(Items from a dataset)
******************************

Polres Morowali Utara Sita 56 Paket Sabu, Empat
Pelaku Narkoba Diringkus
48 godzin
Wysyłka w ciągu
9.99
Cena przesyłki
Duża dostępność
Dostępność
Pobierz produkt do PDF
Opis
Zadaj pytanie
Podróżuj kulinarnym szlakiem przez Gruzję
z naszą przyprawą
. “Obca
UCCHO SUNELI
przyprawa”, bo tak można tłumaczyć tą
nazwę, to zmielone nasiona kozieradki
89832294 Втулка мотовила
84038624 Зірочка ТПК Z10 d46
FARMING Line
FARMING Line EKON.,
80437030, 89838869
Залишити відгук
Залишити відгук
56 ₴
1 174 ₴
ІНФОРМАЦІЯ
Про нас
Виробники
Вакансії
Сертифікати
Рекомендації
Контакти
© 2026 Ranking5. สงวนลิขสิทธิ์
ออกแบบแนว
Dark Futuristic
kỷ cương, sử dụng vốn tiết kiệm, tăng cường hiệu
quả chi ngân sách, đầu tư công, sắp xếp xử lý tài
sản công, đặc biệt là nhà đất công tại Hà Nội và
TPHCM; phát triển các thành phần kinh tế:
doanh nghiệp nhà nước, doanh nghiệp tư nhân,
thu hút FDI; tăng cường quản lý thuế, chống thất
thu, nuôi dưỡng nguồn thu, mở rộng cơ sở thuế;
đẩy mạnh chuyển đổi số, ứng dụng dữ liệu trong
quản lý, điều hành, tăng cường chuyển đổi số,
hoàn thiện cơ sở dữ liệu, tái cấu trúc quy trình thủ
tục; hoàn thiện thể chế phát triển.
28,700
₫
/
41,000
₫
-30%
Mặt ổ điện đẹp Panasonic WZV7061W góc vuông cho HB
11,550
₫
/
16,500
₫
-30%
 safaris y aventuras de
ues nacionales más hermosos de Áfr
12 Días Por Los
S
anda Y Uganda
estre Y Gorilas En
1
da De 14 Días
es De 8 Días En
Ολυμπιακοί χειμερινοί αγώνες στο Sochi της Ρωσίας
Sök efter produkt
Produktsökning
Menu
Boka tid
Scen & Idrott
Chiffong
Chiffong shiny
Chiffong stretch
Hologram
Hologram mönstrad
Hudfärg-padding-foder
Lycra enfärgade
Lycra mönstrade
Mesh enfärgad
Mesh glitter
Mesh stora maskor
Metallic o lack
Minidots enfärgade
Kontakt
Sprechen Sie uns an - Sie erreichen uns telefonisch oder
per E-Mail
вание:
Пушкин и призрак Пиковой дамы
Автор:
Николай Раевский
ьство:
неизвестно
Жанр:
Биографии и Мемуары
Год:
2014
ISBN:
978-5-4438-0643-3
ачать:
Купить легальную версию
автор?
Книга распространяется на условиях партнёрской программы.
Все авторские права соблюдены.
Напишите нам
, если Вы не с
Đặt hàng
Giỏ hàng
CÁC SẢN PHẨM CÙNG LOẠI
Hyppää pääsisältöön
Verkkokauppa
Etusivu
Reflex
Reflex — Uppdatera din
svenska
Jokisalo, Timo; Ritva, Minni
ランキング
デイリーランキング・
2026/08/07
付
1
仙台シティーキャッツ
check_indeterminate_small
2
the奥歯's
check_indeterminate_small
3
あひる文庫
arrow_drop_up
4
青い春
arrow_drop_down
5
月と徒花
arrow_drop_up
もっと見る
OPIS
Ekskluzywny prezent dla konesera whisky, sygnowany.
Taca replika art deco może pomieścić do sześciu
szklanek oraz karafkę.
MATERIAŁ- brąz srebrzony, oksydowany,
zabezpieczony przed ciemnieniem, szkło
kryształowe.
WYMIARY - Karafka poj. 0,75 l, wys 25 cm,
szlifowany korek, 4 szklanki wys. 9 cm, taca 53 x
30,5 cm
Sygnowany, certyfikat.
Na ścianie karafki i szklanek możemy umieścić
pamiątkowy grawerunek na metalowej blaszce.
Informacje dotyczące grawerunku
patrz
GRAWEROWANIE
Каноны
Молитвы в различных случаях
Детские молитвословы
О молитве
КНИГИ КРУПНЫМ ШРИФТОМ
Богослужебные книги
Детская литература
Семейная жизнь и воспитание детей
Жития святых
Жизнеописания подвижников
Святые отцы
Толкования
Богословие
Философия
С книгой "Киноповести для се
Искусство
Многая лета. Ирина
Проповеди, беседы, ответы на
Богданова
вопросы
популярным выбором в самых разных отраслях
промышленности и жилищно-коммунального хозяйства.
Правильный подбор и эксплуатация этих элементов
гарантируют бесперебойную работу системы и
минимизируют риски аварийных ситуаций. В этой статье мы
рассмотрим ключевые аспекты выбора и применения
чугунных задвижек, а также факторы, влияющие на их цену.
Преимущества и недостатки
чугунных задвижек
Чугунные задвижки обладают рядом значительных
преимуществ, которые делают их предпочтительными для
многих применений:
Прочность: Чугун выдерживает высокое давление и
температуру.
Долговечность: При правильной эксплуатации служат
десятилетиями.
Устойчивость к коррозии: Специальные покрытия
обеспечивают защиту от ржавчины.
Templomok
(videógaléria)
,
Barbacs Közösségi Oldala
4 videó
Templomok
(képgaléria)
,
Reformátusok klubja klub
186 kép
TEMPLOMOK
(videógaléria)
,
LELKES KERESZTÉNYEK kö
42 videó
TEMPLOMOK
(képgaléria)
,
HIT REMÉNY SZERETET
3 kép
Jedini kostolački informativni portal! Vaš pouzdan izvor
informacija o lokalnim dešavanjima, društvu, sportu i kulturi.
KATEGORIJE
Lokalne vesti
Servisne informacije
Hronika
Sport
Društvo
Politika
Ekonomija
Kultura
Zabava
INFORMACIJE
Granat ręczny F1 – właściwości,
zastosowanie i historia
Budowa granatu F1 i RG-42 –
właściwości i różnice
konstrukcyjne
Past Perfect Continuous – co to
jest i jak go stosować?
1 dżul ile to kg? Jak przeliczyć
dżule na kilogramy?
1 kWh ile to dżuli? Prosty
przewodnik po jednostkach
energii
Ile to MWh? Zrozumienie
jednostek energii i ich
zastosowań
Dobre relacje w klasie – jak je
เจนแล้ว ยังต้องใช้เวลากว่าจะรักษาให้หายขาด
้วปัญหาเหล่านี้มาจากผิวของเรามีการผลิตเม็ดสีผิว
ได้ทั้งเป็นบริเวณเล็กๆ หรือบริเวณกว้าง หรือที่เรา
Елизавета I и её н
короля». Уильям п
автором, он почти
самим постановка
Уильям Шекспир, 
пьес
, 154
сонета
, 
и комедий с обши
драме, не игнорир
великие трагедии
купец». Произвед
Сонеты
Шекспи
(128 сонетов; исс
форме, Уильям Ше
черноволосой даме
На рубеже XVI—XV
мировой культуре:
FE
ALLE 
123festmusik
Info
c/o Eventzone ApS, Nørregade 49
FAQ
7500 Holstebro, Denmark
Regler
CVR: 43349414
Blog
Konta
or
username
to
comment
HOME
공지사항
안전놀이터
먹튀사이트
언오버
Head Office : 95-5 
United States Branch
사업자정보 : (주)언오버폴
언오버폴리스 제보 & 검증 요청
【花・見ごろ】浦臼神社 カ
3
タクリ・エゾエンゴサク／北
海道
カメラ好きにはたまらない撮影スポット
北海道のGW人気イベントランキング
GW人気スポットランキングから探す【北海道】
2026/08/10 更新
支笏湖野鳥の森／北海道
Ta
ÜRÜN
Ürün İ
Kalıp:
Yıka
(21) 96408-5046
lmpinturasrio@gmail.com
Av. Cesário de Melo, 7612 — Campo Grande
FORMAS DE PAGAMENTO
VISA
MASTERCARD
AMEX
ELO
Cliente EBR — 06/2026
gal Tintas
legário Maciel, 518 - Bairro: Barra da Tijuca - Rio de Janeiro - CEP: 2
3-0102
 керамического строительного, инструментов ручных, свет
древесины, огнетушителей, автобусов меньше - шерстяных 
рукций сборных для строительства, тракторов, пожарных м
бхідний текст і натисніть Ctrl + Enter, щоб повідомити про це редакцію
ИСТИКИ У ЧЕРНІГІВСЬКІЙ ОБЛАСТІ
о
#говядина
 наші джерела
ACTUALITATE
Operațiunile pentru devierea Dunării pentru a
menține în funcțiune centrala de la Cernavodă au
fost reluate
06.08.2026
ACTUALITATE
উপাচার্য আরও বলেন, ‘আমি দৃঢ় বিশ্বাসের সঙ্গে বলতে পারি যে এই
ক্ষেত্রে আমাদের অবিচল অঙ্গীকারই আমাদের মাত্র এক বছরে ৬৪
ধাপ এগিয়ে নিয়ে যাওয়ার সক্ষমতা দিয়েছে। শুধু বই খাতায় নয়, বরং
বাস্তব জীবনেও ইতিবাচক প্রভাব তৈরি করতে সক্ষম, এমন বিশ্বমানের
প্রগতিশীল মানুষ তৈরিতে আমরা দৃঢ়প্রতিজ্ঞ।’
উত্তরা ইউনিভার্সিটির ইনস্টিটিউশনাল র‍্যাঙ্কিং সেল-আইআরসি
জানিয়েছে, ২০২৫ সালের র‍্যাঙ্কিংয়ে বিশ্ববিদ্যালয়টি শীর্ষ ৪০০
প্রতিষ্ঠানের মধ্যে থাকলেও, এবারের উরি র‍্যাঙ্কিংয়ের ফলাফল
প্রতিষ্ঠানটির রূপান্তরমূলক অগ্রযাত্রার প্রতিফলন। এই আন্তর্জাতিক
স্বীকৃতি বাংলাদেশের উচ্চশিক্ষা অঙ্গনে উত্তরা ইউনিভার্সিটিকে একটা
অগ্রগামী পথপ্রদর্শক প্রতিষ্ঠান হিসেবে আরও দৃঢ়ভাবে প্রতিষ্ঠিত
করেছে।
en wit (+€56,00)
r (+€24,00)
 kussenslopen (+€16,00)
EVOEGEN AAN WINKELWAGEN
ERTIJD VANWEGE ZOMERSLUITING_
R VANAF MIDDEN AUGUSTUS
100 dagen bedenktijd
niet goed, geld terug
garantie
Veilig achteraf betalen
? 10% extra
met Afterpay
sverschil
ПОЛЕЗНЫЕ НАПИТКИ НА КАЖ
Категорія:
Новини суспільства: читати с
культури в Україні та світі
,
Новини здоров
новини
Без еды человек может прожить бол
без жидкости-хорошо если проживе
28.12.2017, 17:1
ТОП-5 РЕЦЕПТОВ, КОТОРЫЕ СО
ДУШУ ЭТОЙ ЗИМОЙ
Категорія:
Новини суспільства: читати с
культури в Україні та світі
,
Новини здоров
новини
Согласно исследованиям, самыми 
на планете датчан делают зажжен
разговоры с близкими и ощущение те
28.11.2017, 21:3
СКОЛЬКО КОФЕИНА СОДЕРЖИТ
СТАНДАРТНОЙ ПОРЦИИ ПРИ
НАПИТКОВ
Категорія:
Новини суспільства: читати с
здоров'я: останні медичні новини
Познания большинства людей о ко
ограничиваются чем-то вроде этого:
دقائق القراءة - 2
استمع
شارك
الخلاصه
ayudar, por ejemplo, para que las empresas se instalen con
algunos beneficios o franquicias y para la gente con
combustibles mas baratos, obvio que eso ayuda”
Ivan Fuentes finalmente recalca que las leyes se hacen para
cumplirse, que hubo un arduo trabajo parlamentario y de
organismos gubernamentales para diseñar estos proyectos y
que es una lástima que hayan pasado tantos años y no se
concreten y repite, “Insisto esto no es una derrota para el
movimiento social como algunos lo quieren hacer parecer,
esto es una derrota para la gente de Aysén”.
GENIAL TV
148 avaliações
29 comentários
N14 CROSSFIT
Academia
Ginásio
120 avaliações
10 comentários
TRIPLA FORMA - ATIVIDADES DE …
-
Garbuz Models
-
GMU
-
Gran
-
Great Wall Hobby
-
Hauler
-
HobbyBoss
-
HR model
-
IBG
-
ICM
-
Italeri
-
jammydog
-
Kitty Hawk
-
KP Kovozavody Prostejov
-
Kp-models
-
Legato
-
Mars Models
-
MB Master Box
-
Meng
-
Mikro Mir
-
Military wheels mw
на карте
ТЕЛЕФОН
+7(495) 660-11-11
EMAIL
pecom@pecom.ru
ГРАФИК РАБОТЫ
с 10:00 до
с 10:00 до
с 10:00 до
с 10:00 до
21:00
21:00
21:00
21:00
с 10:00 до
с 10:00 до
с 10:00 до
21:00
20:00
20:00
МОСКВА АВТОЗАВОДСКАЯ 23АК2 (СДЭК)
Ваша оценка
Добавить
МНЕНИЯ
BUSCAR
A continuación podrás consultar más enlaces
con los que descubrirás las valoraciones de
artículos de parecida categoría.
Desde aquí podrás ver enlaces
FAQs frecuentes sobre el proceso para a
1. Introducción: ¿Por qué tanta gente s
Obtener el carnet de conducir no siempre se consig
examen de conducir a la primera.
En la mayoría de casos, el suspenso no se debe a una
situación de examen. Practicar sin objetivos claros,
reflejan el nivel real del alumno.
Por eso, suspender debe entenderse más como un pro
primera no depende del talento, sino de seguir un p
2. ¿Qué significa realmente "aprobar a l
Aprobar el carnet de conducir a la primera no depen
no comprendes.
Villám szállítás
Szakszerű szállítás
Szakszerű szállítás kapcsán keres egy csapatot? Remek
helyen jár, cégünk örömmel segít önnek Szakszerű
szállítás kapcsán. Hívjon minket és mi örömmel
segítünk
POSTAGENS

******************************

(GOAL OF THE EXERCISE) Please copy the part of the items that runs from the very start through the line containing "Все авторские права соблюдены.", keeping every line unchanged.

(SOLUTION)
Polres Morowali Utara Sita 56 Paket Sabu, Empat
Pelaku Narkoba Diringkus
48 godzin
Wysyłka w ciągu
9.99
Cena przesyłki
Duża dostępność
Dostępność
Pobierz produkt do PDF
Opis
Zadaj pytanie
Podróżuj kulinarnym szlakiem przez Gruzję
z naszą przyprawą
. “Obca
UCCHO SUNELI
przyprawa”, bo tak można tłumaczyć tą
nazwę, to zmielone nasiona kozieradki
89832294 Втулка мотовила
84038624 Зірочка ТПК Z10 d46
FARMING Line
FARMING Line EKON.,
80437030, 89838869
Залишити відгук
Залишити відгук
56 ₴
1 174 ₴
ІНФОРМАЦІЯ
Про нас
Виробники
Вакансії
Сертифікати
Рекомендації
Контакти
© 2026 Ranking5. สงวนลิขสิทธิ์
ออกแบบแนว
Dark Futuristic
kỷ cương, sử dụng vốn tiết kiệm, tăng cường hiệu
quả chi ngân sách, đầu tư công, sắp xếp xử lý tài
sản công, đặc biệt là nhà đất công tại Hà Nội và
TPHCM; phát triển các thành phần kinh tế:
doanh nghiệp nhà nước, doanh nghiệp tư nhân,
thu hút FDI; tăng cường quản lý thuế, chống thất
thu, nuôi dưỡng nguồn thu, mở rộng cơ sở thuế;
đẩy mạnh chuyển đổi số, ứng dụng dữ liệu trong
quản lý, điều hành, tăng cường chuyển đổi số,
hoàn thiện cơ sở dữ liệu, tái cấu trúc quy trình thủ
tục; hoàn thiện thể chế phát triển.
28,700
₫
/
41,000
₫
-30%
Mặt ổ điện đẹp Panasonic WZV7061W góc vuông cho HB
11,550
₫
/
16,500
₫
-30%
 safaris y aventuras de
ues nacionales más hermosos de Áfr
12 Días Por Los
S
anda Y Uganda
estre Y Gorilas En
1
da De 14 Días
es De 8 Días En
Ολυμπιακοί χειμερινοί αγώνες στο Sochi της Ρωσίας
Sök efter produkt
Produktsökning
Menu
Boka tid
Scen & Idrott
Chiffong
Chiffong shiny
Chiffong stretch
Hologram
Hologram mönstrad
Hudfärg-padding-foder
Lycra enfärgade
Lycra mönstrade
Mesh enfärgad
Mesh glitter
Mesh stora maskor
Metallic o lack
Minidots enfärgade
Kontakt
Sprechen Sie uns an - Sie erreichen uns telefonisch oder
per E-Mail
вание:
Пушкин и призрак Пиковой дамы
Автор:
Николай Раевский
ьство:
неизвестно
Жанр:
Биографии и Мемуары
Год:
2014
ISBN:
978-5-4438-0643-3
ачать:
Купить легальную версию
автор?
Книга распространяется на условиях партнёрской программы.
Все авторские права соблюдены.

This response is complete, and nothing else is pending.